Other common struggles
In her practice, Tahim has encountered a number of cases of depression and anxiety among her South Asian clients, which she believes are often a result of suppressed emotions. To get to the root of the issue, Tahim says she asks her clients: “What did you perceive as love and being cared for when you were growing up?”
Often, the response is linked to academic or professional achievements. “Coming from a South Asian culture, we’re told that success only means making a certain amount of money, being in a certain career field or achieving more than a relative’s child,” said Tahim.
While it’s not unusual for accomplishments, identity, and worth to be intertwined, according to Kohli, this can create unique struggles for children of immigrants in the workplace and in their careers.
3. Because you were raised in an environment where social perception was emphasized, you may have a hard time with being truthful in the workplace about your life, current problems, or mental health struggles out of fear that it will make you look bad.
— Sahaj Kohli (@SahajKohli) August 19, 2020
“Parentification,” explained 35-year-old Khaira, can be another common struggle for children of immigrants, “where they act like grown-ups for their parents—helping them negotiate the challenges of life in a new country, especially where there is a language barrier”.
A common narrative that plays out among the global South Asian diaspora is of a resilient community that moved away from their native lands with little money in their pockets, often facing racism and violence in their adopted country.

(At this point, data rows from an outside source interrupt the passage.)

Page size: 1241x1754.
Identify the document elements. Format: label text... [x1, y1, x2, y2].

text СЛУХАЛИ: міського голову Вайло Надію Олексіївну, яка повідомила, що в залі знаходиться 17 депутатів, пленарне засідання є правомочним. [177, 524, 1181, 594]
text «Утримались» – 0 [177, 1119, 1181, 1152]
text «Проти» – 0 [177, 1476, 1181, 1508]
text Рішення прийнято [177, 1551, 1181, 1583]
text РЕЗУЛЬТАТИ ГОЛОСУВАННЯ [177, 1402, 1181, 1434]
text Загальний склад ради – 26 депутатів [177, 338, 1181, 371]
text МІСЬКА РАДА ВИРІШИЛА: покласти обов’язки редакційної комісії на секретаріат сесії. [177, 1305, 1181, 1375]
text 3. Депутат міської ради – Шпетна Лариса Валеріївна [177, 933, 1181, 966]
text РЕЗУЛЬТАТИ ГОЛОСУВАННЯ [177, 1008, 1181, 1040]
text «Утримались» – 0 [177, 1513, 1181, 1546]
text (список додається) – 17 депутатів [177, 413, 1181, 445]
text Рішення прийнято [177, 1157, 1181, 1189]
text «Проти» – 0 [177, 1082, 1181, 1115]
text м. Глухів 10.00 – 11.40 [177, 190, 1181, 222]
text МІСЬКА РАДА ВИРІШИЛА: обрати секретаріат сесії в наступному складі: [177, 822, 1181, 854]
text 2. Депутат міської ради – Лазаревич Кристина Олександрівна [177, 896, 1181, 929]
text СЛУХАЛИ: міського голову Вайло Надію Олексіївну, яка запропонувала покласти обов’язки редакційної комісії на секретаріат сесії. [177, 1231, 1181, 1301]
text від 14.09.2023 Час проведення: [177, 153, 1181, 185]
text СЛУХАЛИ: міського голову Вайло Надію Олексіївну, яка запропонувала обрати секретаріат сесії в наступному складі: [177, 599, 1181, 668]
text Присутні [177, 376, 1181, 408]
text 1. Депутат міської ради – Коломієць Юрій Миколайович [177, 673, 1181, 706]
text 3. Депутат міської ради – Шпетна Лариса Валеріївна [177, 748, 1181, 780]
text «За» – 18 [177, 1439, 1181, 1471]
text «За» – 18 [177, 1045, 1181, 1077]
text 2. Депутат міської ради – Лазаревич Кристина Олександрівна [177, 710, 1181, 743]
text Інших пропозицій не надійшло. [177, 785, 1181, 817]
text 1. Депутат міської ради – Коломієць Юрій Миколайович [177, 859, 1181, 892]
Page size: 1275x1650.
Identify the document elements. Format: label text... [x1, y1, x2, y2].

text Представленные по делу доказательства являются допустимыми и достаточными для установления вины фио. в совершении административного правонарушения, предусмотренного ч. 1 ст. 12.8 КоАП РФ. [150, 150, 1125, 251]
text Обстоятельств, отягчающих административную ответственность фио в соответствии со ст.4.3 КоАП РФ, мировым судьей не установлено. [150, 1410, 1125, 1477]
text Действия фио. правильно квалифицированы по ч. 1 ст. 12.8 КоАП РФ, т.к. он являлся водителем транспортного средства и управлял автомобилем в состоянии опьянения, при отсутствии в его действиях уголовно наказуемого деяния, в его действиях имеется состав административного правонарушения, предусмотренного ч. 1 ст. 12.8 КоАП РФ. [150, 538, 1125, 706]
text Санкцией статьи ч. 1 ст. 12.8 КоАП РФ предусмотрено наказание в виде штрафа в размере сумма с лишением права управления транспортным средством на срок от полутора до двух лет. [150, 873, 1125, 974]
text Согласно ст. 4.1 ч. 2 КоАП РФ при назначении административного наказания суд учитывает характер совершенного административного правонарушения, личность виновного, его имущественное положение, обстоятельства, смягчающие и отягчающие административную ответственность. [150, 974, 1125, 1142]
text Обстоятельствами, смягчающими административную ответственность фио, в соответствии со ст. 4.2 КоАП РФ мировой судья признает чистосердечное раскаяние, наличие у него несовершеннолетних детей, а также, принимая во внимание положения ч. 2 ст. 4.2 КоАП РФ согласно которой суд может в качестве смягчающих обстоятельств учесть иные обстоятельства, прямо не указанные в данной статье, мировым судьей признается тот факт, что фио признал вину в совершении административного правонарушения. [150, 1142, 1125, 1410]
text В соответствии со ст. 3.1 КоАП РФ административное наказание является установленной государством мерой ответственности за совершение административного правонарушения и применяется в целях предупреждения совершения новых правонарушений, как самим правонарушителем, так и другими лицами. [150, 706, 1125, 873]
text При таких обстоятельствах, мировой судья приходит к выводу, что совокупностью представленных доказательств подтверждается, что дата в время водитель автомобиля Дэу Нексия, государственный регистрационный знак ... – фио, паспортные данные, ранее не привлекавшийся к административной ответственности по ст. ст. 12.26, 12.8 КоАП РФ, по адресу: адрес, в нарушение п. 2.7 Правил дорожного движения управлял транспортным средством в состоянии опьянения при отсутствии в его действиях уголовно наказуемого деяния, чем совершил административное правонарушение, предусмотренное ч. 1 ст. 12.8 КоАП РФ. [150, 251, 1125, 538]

“We’ve all grown up knowing about this, and sometimes, as children of immigrants, you might feel like your struggles pale in comparison to that of your forefathers and so you shouldn’t complain,” said Kahira. “This can lead to children of immigrants invalidating their own experiences and telling themselves they have no right to be unhappy because ‘at least they have it easier than the generations before them’, or worse, having their feelings and experiences be minimised by their families because they themselves had it worse.”
This dynamic can often breed shame and guilt, which Mistry classified as “toxic emotions that can immobilize us,” and can lead to low mood and depression. Through therapy, Mistry said, she aims to help South Asian immigrants pass down their gifts to the next generation, rather than their burdens.
Being an immigrant also means having to “adapt to live in a white person’s world,” she said. “We have to assimilate and mould according to the dominant culture because of the fear of racism.”
Outright discrimination or even microaggressions and systemic racism, such as being denied a job offer because of your name, are an attack on one’s identity, safety and sense of belonging. “Years and years of this happening can cause trauma to your body,” said Mistry. This can lead to both physical and psychological ailments.
Amid all this, Tahim said, it’s crucial for South Asian immigrants to know that it’s acceptable to talk about and seek help for their struggles. “Too often we hold on to things out of fear of ‘what will people say?’” she said. “But we have to start thinking about it as ‘What can people share’ or ‘what can people teach?’ Because unless somebody starts to talk, there’s little to no change that can happen.”